**Study questions**
• A. In the emoji font discussion, what does one commenter say the developer should have done to show the heart icon?
• B. Continue the emoji font discussion from its last sentence.

**Quoted passage**
Maybe off topic, but I couldn't help thinking that "we need to show a heart icon" -> "let's use a heart emoji because it's easy" -> "let's use a specific emoji font for consistency across platforms" -> "let's import it from Google Fonts every time" seems like a problematic developer mindset.
A better heuristic is always keep in mind not only developer efficiency, but also program efficiency. I'm not saying optimize everything, but keep program efficiency in mind at least a little bit. In this case, that would've led the developer to download a tiny SVG or PNG and serve it from the app itself. Which would've avoided the problem in the post, and maybe other problems as well.
> And despite being the least-bad approach for web frontends today, the React ecosystem...
As if anyone has seriously tried anything other than the "reactive UI hacked together with callbacks or proxies, with weird XML-like syntax in the JS code" paradigm for the last 10 years.
At this point I just have to conclude that anyone who believes this stuff is good is either too indoctrinated into this workflow or just lacks ability to do even the tiniest amount of cost/benefit analysis.
> Noto Color Emoji is a Google font that is helpful in that it gives you consistent emoji rendering across platforms.
I’m not sure how that is helpful if users are used to the emoji look of their respective platform.
> Naturally, I blamed React.
Did the author start a client-side debugging process without running any kind of diagnostics in the dev tools?

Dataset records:

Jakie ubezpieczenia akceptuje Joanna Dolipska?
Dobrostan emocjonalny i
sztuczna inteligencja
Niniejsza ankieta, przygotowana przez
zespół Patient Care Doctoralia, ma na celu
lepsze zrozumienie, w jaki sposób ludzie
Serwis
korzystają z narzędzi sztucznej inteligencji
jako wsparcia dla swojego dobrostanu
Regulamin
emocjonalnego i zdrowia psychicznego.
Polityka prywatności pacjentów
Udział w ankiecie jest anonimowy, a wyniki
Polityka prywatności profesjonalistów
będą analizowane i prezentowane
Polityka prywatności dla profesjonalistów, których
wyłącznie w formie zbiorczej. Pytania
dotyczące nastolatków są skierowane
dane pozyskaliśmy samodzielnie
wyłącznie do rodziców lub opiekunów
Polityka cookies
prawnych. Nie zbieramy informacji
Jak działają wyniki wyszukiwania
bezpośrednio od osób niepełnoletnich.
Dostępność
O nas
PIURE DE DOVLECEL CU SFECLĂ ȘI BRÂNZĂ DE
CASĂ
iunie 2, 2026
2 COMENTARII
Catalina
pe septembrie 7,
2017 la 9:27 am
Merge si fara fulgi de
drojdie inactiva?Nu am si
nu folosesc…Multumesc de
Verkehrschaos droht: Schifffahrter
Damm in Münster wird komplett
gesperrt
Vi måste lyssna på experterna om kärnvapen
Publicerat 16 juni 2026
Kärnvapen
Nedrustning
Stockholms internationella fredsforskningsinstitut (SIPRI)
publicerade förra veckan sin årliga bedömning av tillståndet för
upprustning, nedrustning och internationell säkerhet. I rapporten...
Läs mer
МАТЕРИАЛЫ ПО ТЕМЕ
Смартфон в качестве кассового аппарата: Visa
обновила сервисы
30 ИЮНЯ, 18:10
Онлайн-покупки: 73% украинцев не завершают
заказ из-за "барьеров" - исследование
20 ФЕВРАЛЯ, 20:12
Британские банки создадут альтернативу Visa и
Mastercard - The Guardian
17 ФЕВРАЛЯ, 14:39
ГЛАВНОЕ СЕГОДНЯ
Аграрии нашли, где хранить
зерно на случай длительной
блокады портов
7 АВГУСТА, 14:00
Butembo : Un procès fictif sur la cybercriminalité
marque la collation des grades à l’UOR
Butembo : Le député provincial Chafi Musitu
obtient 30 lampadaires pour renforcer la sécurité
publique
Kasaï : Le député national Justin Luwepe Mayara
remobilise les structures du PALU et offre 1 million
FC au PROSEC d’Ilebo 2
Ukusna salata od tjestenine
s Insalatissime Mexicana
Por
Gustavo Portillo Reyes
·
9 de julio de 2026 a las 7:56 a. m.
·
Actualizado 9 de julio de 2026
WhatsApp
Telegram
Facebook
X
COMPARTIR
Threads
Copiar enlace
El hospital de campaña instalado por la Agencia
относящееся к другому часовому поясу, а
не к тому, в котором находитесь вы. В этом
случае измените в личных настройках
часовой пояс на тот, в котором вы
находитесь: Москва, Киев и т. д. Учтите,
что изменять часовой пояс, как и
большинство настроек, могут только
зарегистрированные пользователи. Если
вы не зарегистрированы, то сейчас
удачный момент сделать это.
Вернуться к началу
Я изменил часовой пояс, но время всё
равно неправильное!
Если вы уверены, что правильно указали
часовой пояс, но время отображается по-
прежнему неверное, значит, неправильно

**Responses to the exercise**
• A. Download a tiny SVG or PNG and serve it from the app itself.

• B.
To me this sounds like "I saw some slowness in my application, so naturally I started adjusting indexes in my database." Without doing any upfront research, you're basically just throwing darts and hoping one sticks. This type of approach to debugging has never served me well.
> At that point, I reached for an age-old tool that has gotten more useful in the modern age: binary search. That is, you explain the symptom to your coding agent. Then you have it repeatedly remove stuff from your code that might be causing the problem
Can someone give me some high level pointers on how to setup this scaffolding?
Enjoyed this piece! I use binary search to investigate data pipeline issues. Didn’t think to use it to debug features with agents which was a very cool approach.
I think you could have discovered this bug more easily by looking at the commit(s) that were made when the problem started.
This is a legitimately fun piece about a bug (or extraordinary levels of inefficiency) in CoreSVG, manifested in massive computational loads to display a single SVG fallback for a colour-specified emoji.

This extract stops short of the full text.